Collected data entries
#####
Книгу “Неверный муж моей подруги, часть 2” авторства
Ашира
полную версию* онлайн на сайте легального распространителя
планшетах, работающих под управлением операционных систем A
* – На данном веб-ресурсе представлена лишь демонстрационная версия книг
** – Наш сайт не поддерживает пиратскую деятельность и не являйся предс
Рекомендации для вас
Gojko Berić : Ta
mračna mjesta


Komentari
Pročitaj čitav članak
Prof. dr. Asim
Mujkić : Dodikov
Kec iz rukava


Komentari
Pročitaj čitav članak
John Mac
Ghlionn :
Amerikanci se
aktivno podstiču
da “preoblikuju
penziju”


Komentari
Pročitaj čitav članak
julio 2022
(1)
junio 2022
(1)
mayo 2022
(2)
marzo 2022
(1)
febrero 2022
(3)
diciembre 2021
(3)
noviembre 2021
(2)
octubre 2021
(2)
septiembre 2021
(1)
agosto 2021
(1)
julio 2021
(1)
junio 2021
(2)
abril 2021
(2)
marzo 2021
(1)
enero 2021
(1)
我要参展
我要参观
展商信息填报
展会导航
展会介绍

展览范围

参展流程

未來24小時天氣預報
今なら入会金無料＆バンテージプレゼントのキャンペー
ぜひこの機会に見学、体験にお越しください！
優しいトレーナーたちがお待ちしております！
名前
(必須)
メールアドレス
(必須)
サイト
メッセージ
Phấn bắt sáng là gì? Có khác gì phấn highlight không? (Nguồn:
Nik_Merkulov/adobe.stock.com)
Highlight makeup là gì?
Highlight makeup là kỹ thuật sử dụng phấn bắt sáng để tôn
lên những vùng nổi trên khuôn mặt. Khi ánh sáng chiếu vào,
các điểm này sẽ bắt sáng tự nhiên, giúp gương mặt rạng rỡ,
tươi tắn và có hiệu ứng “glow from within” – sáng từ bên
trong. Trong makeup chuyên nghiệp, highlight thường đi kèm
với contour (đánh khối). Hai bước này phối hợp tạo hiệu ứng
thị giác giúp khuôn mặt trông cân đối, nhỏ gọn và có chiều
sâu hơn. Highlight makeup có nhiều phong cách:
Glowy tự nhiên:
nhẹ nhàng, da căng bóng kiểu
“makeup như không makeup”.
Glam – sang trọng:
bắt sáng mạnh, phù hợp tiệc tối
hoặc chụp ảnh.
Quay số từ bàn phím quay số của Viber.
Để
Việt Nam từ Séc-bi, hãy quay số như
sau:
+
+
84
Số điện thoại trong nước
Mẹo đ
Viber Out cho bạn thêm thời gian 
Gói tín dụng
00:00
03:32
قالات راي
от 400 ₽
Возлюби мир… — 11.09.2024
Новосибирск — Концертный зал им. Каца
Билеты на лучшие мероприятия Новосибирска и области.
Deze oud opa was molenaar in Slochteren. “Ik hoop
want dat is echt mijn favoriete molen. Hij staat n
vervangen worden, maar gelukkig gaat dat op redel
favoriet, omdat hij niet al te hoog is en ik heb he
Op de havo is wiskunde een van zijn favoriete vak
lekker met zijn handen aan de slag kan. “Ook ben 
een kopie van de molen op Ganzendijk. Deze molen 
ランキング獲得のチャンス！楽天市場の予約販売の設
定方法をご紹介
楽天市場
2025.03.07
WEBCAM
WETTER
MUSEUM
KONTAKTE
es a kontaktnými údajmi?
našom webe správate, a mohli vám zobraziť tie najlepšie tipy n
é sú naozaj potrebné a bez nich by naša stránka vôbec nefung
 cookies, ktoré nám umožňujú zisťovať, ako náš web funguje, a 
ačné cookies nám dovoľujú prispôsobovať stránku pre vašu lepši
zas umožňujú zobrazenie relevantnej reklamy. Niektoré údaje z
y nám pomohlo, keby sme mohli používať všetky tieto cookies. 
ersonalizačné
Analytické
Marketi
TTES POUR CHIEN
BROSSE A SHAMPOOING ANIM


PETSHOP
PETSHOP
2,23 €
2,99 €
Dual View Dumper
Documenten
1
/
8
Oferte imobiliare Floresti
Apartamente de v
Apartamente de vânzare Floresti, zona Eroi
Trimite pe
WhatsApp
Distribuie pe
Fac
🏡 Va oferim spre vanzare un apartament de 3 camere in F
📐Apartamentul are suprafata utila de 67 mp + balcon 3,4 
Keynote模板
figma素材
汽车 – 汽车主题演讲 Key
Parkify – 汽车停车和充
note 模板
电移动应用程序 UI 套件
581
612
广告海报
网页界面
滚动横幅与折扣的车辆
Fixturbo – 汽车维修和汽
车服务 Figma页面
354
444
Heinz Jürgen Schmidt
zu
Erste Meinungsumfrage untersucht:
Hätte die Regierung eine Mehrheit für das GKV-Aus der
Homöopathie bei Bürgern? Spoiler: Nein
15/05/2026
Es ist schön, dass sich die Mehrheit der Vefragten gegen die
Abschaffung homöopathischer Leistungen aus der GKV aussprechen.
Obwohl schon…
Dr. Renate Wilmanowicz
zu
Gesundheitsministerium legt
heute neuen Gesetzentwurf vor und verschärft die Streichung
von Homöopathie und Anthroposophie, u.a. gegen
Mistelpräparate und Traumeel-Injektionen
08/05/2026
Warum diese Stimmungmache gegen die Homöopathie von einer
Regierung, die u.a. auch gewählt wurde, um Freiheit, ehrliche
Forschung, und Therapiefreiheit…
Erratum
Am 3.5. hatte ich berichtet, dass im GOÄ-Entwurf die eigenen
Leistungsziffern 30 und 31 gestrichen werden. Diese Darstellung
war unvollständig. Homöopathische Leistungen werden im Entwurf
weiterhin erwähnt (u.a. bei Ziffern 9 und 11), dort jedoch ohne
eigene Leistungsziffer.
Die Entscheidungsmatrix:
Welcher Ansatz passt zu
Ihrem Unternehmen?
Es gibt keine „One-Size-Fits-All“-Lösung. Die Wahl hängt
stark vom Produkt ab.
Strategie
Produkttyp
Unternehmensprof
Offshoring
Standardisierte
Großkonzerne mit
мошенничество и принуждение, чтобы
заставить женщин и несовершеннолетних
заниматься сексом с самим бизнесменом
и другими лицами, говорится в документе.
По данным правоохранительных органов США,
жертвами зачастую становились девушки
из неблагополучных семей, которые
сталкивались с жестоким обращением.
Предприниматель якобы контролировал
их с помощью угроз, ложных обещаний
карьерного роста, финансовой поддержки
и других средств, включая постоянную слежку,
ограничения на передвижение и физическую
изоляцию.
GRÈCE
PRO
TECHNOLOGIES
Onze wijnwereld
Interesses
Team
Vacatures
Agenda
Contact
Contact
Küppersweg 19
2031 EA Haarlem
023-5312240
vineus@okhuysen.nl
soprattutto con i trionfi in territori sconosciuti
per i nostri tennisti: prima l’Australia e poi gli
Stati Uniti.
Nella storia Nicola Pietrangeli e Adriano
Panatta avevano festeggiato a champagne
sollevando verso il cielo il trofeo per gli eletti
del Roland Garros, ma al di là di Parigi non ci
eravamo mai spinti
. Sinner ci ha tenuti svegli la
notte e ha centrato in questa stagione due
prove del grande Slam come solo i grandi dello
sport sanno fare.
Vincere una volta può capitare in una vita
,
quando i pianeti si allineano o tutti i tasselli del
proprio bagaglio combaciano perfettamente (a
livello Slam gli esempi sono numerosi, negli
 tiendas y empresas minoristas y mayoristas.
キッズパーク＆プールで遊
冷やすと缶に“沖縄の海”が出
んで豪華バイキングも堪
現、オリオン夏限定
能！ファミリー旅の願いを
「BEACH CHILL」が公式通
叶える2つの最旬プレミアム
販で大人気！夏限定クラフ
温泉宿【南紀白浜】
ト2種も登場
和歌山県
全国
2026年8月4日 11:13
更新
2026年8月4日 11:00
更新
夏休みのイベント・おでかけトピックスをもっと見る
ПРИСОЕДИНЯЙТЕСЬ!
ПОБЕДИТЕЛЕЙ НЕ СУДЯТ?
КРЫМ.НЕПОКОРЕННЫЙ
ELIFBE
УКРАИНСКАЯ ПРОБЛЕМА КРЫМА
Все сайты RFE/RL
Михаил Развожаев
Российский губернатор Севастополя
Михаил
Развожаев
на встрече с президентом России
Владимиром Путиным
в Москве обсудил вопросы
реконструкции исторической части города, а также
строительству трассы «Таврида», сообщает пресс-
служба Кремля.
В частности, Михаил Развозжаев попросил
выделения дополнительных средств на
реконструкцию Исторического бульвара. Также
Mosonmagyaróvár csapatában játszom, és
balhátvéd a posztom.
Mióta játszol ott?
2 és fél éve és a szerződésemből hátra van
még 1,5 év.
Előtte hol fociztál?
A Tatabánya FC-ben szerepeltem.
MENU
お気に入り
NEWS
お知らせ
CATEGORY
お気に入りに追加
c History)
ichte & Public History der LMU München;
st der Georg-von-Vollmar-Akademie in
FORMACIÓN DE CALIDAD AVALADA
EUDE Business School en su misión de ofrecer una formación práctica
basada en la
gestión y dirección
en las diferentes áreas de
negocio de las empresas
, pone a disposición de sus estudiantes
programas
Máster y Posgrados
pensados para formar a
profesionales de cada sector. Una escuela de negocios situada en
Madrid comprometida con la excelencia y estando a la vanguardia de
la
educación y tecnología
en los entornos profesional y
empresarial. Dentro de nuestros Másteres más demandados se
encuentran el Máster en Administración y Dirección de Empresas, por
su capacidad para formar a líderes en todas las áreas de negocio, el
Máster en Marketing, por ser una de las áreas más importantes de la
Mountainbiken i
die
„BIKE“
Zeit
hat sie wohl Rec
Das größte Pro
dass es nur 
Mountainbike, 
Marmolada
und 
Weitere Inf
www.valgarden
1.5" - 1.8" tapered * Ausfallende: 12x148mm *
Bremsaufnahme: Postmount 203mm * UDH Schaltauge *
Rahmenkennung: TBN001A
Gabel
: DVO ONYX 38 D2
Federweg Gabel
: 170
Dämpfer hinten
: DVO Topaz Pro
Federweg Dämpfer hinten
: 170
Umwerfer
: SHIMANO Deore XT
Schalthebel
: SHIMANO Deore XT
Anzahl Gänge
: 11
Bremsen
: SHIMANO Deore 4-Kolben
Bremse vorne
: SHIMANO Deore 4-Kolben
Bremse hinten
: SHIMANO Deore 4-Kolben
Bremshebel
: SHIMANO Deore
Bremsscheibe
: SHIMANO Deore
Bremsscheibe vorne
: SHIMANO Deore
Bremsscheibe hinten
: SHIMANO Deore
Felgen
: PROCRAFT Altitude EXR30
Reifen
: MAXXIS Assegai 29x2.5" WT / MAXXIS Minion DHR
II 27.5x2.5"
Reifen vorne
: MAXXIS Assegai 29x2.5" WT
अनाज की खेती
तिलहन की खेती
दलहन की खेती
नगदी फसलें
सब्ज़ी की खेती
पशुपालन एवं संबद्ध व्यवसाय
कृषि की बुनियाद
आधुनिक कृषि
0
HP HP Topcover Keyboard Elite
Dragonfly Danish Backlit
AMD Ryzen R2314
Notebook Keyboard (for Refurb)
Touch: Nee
#####
Activity: Which lines of the material above contain the word "MAXXIS"? Pick out each one and copy it in full, treating uppercase and lowercase as different.

Answer to the exercise:
: MAXXIS Assegai 29x2.5" WT / MAXXIS Minion DHR
: MAXXIS Assegai 29x2.5" WT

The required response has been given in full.